Deutsche Bahn will klagen: Ausschreibung zur S-Bahn droht zu scheitern

Berlin - Die Pannenserie nimmt für den Senat kein Ende. Nun droht auch die Ausschreibung eines Teils des S-Bahn-Verkehrs zu scheitern. Das Kammergericht wird den Streit zwischen dem Land Berlin und der Deutschen Bahn, die die S-Bahn derzeit betreibt, voraussichtlich zur Bewertung dem Europäischen Gerichtshof vorlegen.

Die Entscheidung dazu werde das Kammergericht am 28. Februar verkünden, sagte am Donnerstag eine Sprecherin. Die Richter in Luxemburg sollen klären, ob die Ausschreibung in der Frage der Fahrzeuginstandhaltung unter EU-Recht fällt und mit ihm vereinbar ist. Der Gerichtshof hat das Auslegungsmonopol für EU-Verordnungen.

Die Deutsche Bahn wendet sich mit ihrer Klage gegen die Bedingung, dass ein künftiger Anbieter eine langfristige Garantie für die Fahrzeuge von bis zu 33 Jahren übernehmen soll. Auch wenn er nach dem Ablauf des Verkehrsvertrages von 15 Jahren den Auftrag verlieren sollte, müsste er seine Flotte einem Nachfolger für weitere 15 Jahre gewartet zur Verfügung stellen.

Nach EU-Recht ist es die Regel, dass Verträge mit einer Laufzeit von lediglich 15 Jahren abgeschlossen werden. Der Senat hatte Mitte 2012 die Ausschreibung beschlossen. Gesucht wird von den Ländern Berlin und Brandenburg ein Betreiber, der nach dem Auslaufen des jetzigen Vertrages Ende 2017 den Verkehr auf den Ringbahnlinien S41 und S42 sowie auf den Linien S46, S47 und S8 übernimmt.

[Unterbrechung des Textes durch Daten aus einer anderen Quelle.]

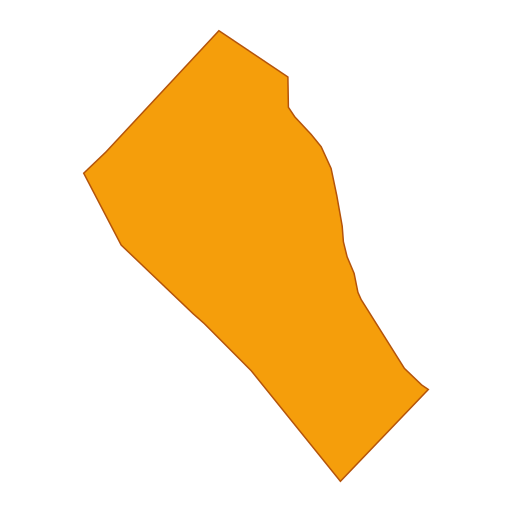 the district of Haumaefa, Tuvalu
{"feature_id": "33948139B30087839008054", "entity_name": "Haumaefa", "entity_type": "district", "adm_level": 2, "iso_a3": "TUV", "parent_name": "Tuvalu", "parent_adm1": "", "projection": "equal_earth", "projection_center": [176.117, -5.676], "detail": "fine", "context": "isolated", "style": "filled", "palette": "amber", "viewbox_px": 512, "rotation_deg": 0, "n_neighbors": 0, "source": "geoboundaries", "source_scale": "gbopen_adm2", "svg_char_len": 440}
<svg xmlns="http://www.w3.org/2000/svg" viewBox="0 0 512 512"><path d="M83.7,173.2L121.2,245.1L193.4,314.0L204.1,323.4L251.1,370.6L286.9,415.0L340.4,481.3L428.3,389.5L421.7,385.0L404.4,368.4L361.1,299.5L357.9,292.3L354.1,273.4L347.1,256.8L343.4,241.8L342.2,226.2L336.8,195.7L331.1,168.5L321.2,146.8L311.3,134.6L294.8,116.9L288.4,107.3L287.9,77.0L218.9,30.7L105.9,152.0L83.7,173.2Z" fill="#f59e0b" stroke="#b45309" stroke-width="1.5"/></svg>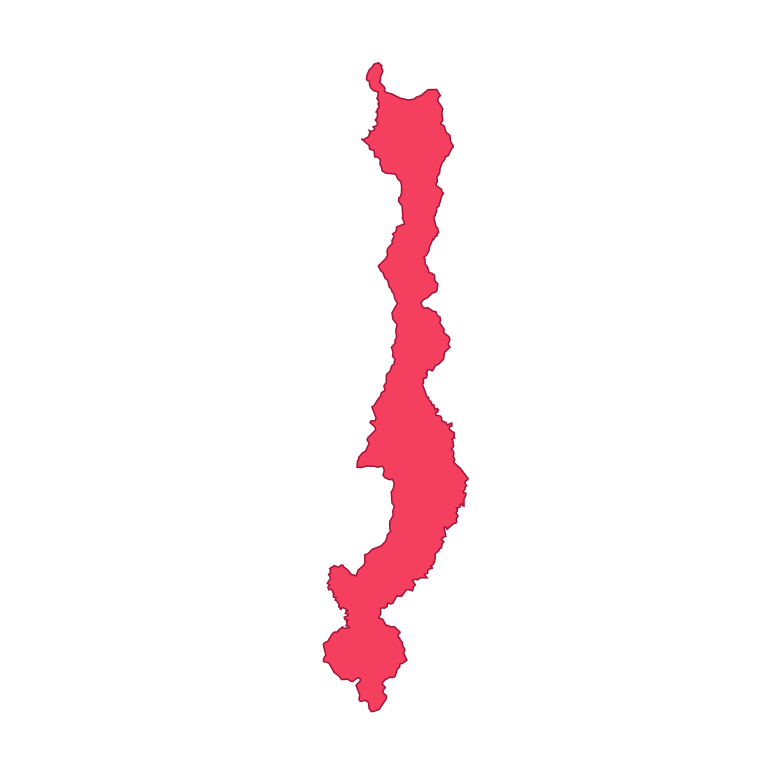 Convención, Norte de Santander, Colombia, rotated 159°
{"feature_id": "7082276B19250418981939", "entity_name": "Convención", "entity_type": "district", "adm_level": 2, "iso_a3": "COL", "parent_name": "Colombia", "parent_adm1": "Norte de Santander", "projection": "mercator", "projection_center": [-73.204, 8.833], "detail": "fine", "context": "isolated", "style": "filled", "palette": "rose", "viewbox_px": 768, "rotation_deg": 159, "n_neighbors": 0, "source": "geoboundaries", "source_scale": "gbopen_adm2", "svg_char_len": 6157}
<svg xmlns="http://www.w3.org/2000/svg" viewBox="0 0 768 768"><g transform="rotate(159 384 384)"><path d="M274.0,685.9L278.8,686.1L282.5,683.5L285.1,682.7L288.9,678.8L291.1,675.1L290.8,673.3L289.2,671.8L290.4,668.2L290.1,664.5L288.5,661.6L284.8,658.6L286.8,654.6L288.4,653.0L287.5,651.6L288.1,648.5L289.0,648.0L288.5,647.3L289.4,646.8L289.0,645.5L290.7,642.8L290.6,643.4L291.6,643.2L292.6,640.9L293.0,641.4L293.9,640.8L293.2,640.2L293.4,637.4L294.2,637.0L294.5,635.3L296.1,634.8L296.2,633.7L297.5,633.6L296.5,629.7L298.1,627.9L302.1,627.9L301.3,626.0L301.9,624.6L305.5,624.4L307.0,626.0L306.8,622.9L308.0,623.0L308.7,621.5L310.8,620.1L313.3,620.1L315.0,619.2L317.3,621.0L312.4,612.0L313.3,608.5L309.6,605.5L311.3,599.3L308.6,598.1L307.1,594.9L309.1,590.3L308.7,586.3L309.4,583.7L306.8,580.2L298.0,575.8L297.6,570.3L295.9,567.0L296.6,562.6L299.1,556.3L301.3,553.2L303.6,552.3L304.9,549.1L303.3,543.8L306.4,533.5L307.4,532.6L307.2,527.3L307.7,526.2L315.8,526.1L318.4,521.9L322.2,521.1L321.7,518.3L325.1,515.1L326.1,512.1L331.0,509.8L333.4,507.5L334.6,502.9L337.5,500.5L347.1,496.2L346.5,490.9L345.1,488.4L345.2,482.7L343.4,479.2L344.4,472.8L343.3,470.3L343.3,466.3L342.4,465.3L343.4,459.8L342.5,454.6L351.1,447.5L352.5,441.2L350.4,434.8L353.9,429.6L355.2,424.2L356.3,422.2L358.4,420.6L358.7,418.3L363.9,415.7L364.2,410.5L366.1,406.7L364.7,402.9L366.4,401.3L367.1,399.2L370.2,398.2L374.0,393.7L378.4,391.9L381.4,384.6L384.8,382.3L385.3,377.8L389.5,376.8L392.2,373.2L393.7,372.9L401.5,367.1L403.5,367.1L403.6,355.0L405.7,352.7L409.1,354.3L410.9,353.1L407.8,346.9L408.2,344.1L418.4,339.6L419.8,338.0L419.1,333.9L425.6,327.7L428.5,327.5L434.0,324.5L434.5,322.8L436.5,321.5L439.0,315.9L434.8,314.1L429.7,313.6L422.1,310.5L420.1,308.7L415.9,308.0L414.6,306.9L414.6,303.3L417.5,299.5L417.2,297.4L416.1,295.4L412.6,292.4L410.5,292.1L409.8,288.1L412.8,283.0L415.9,280.5L419.2,270.0L418.1,266.3L421.5,262.0L422.5,258.1L428.0,253.5L430.5,246.6L430.6,244.3L435.1,241.9L436.1,239.7L439.4,236.3L445.0,233.9L454.1,233.9L459.9,231.3L463.1,231.5L466.1,223.5L468.9,221.6L474.8,219.6L478.7,215.0L482.8,217.9L484.2,222.7L487.4,228.3L487.3,229.6L488.9,230.2L492.2,229.3L495.8,232.5L497.6,231.2L498.6,231.8L500.9,231.0L500.3,229.7L501.5,228.4L501.6,226.9L504.0,226.2L503.5,222.8L504.0,221.4L508.4,218.3L506.7,215.6L509.0,214.7L509.4,213.4L509.2,211.6L507.8,211.8L505.9,209.3L506.5,208.1L505.8,205.9L507.0,205.3L507.6,203.0L505.2,201.8L507.0,199.9L505.9,198.5L505.0,194.1L506.2,192.2L505.3,191.3L505.5,189.7L504.8,188.9L503.9,190.0L502.4,189.9L499.1,186.2L499.4,184.8L500.5,185.8L502.4,183.5L499.9,182.1L500.8,180.7L504.8,180.5L504.8,178.1L502.5,176.4L504.2,175.8L504.4,173.7L506.2,171.9L504.1,170.9L503.8,169.1L508.1,169.9L509.5,170.9L509.6,172.1L515.1,170.4L516.2,169.2L519.5,170.2L521.9,169.3L528.7,164.0L532.8,163.6L534.1,162.3L535.4,152.0L538.9,149.1L540.0,146.5L536.7,144.5L535.3,142.3L533.9,132.5L530.6,127.4L529.6,123.3L523.6,121.3L521.4,118.2L519.7,117.4L515.0,119.0L513.3,119.0L512.4,118.1L511.9,116.8L512.9,115.1L518.1,112.8L518.1,102.3L520.0,99.4L520.4,97.1L519.0,95.8L515.3,95.6L513.3,93.5L512.8,92.2L514.2,86.3L513.4,82.9L511.7,82.1L505.2,81.9L494.7,89.3L493.4,91.8L495.7,96.5L494.4,98.4L491.5,100.2L493.1,104.3L492.2,105.8L489.4,107.3L483.7,108.2L481.5,106.9L478.7,106.8L473.6,113.1L470.8,114.1L469.6,116.9L466.6,116.6L461.6,117.8L462.0,126.3L460.3,127.4L459.5,129.8L460.4,131.5L459.6,136.8L460.7,139.6L460.3,141.2L461.5,142.8L459.9,145.6L458.1,146.1L458.0,146.9L461.4,153.7L464.9,154.9L466.9,157.3L468.7,158.1L469.5,164.9L472.9,167.5L469.2,170.8L467.7,175.6L466.3,175.9L464.1,174.5L460.8,175.1L459.3,178.2L456.6,176.2L454.3,176.2L448.1,181.5L443.5,179.5L437.1,183.7L435.1,183.5L431.5,180.7L428.7,184.3L426.7,185.2L427.9,190.4L423.9,190.4L423.2,189.1L419.3,190.0L413.2,187.6L414.6,191.8L411.0,191.7L410.4,193.8L408.7,195.1L405.0,194.6L404.7,195.7L405.4,197.3L402.4,198.1L401.0,199.4L398.4,203.3L397.3,207.0L392.4,208.8L391.1,210.4L389.2,210.4L386.9,214.0L384.6,215.4L386.3,218.3L382.6,219.9L380.9,219.4L379.3,228.5L377.5,228.3L377.2,225.7L368.8,228.8L366.7,228.3L365.4,229.6L364.7,232.2L362.2,234.2L362.9,238.3L361.3,238.9L360.2,240.9L360.7,242.2L357.2,241.9L356.1,244.2L354.4,244.5L354.6,242.7L353.1,241.3L350.6,247.8L347.1,251.2L346.8,252.8L348.7,254.1L348.5,255.3L346.0,256.7L345.6,258.6L343.3,259.4L344.0,261.6L342.8,264.2L340.1,264.6L339.4,265.5L342.9,277.8L347.0,285.9L345.0,288.2L345.4,291.5L343.5,294.4L343.4,296.6L344.4,299.1L341.3,300.7L340.1,306.1L340.3,308.0L337.3,308.4L337.5,310.0L335.9,313.0L339.3,318.3L338.0,320.8L335.6,320.5L334.8,323.4L339.7,323.1L340.0,326.0L343.2,328.7L342.4,331.4L342.6,333.6L346.7,336.4L345.6,339.2L343.9,338.6L342.5,340.4L343.0,342.0L345.6,342.0L345.0,346.7L346.7,347.8L346.3,349.8L347.9,353.5L347.1,355.5L348.5,356.2L348.2,370.0L346.7,370.8L345.3,374.8L342.2,374.7L340.1,377.6L341.1,379.0L339.3,379.7L338.4,381.6L335.4,380.7L334.6,379.0L333.1,379.4L329.6,382.7L325.7,383.1L319.6,385.7L316.0,391.9L309.2,394.7L309.8,398.2L306.5,402.0L306.5,405.1L309.9,410.5L308.3,413.3L310.1,421.2L308.4,423.0L307.7,426.4L309.7,429.0L309.6,433.0L312.1,434.3L315.8,439.6L318.6,440.1L319.6,441.1L320.5,442.9L320.3,446.7L317.0,448.6L312.3,449.0L306.6,451.5L302.2,451.4L300.9,452.6L297.9,458.1L299.5,462.3L297.8,467.5L299.2,469.8L301.9,471.8L301.5,477.7L302.6,481.4L300.9,486.2L301.6,487.8L298.3,488.9L294.1,492.5L292.6,495.4L286.4,501.7L285.9,501.1L283.5,503.2L281.1,503.5L280.8,505.3L278.7,505.7L278.1,510.3L279.0,512.2L277.9,521.6L275.6,523.1L275.3,524.5L273.4,525.5L271.6,529.6L268.5,530.7L268.4,532.1L266.9,533.1L262.7,538.9L260.0,540.7L261.1,542.3L260.5,544.9L264.1,550.7L263.5,552.6L261.6,553.7L260.4,558.2L256.6,560.8L254.5,565.0L250.3,569.9L246.6,572.0L245.5,573.8L242.0,574.3L236.6,579.5L234.5,580.3L234.1,581.5L234.9,586.4L233.4,592.5L235.8,596.8L235.4,603.4L238.0,606.7L234.6,609.2L232.8,616.6L230.5,619.8L232.4,629.6L230.1,632.2L228.0,632.9L229.3,640.1L237.4,643.0L246.1,640.1L251.3,640.2L253.4,639.2L259.1,640.2L266.5,645.1L272.7,651.9L277.1,655.2L278.6,657.2L277.2,659.7L277.5,661.9L280.1,667.4L278.9,668.0L277.4,671.7L272.9,676.5L273.0,680.8L271.9,681.9L274.0,685.9Z" fill="#f43f5e" stroke="#9f1239" stroke-width="1.5"/></g></svg>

Grüne: Senat „krachend gescheitert“

Das Einschalten des Europäischen Gerichtshofs könnte erhebliche Auswirkungen haben: So könnte das Verfahren in Luxemburg bis zu zwei Jahre dauern. Damit wäre der knapp bemessene Zeitplan des Senats hinfällig. So sollte laut Stadtentwicklungssenator Michael Müller (SPD) ein neuer Betreiber schon im zweiten Quartal 2014 den Zuschlag erhalten. Dieser könnte erst dann die erforderlichen 400 neuen S-Bahnwagen bestellen. Deshalb wies der Vorsitzende Richter auf die rechtlichen Risiken der Ausschreibung hin und appellierte indirekt an den Senat, „nicht an die Grenze des gerade noch juristisch Zulässigen zu gehen“.

Die S-Bahn verlangt eine rechtlich nicht angreifbare Ausschreibung: „Nur auf diese Weise ist eine zügige Vergabe und die Bestellung von Neubaufahrzeugen zu gewährleisten“, sagte ein Sprecher.

Die Länder Berlin und Brandenburg sind weiterhin von der rechtlichen Zulässigkeit des gewählten Verfahrens überzeugt. Sie prüfen nun aber, wie die Auslegungsschwierigkeiten möglichst ausgeräumt werden können. „Ziel der Ausschreibung ist die Sicherung eines verlässlichen, sicheren und kostengünstigen S-Bahnverkehrs für Berlin. Dass der Senat die Betriebsfähigkeit der Fahrzeuge und deren Wartung für einen Zeitraum von bis zu 33 Jahren für Berlin sicherstellen möchte, ist nichts anderes als die Lehre aus der aktuellen S-Bahn-Krise“, sagt Müller.

Die Opposition im Abgeordnetenhaus sieht das kritischer: „Der Senat ist mit seinem Fahrplan für Ausschreibung und Zugbestellung krachend gescheitert“, sagt Stefan Gelbhaar von den Grünen. Und Harald Wolf von der Linkspartei fordert „eine sofortige Fahrzeugbeschaffung durch das Land und den Aufbau eines kommunalen Unternehmens für den S-Bahn-Betrieb“.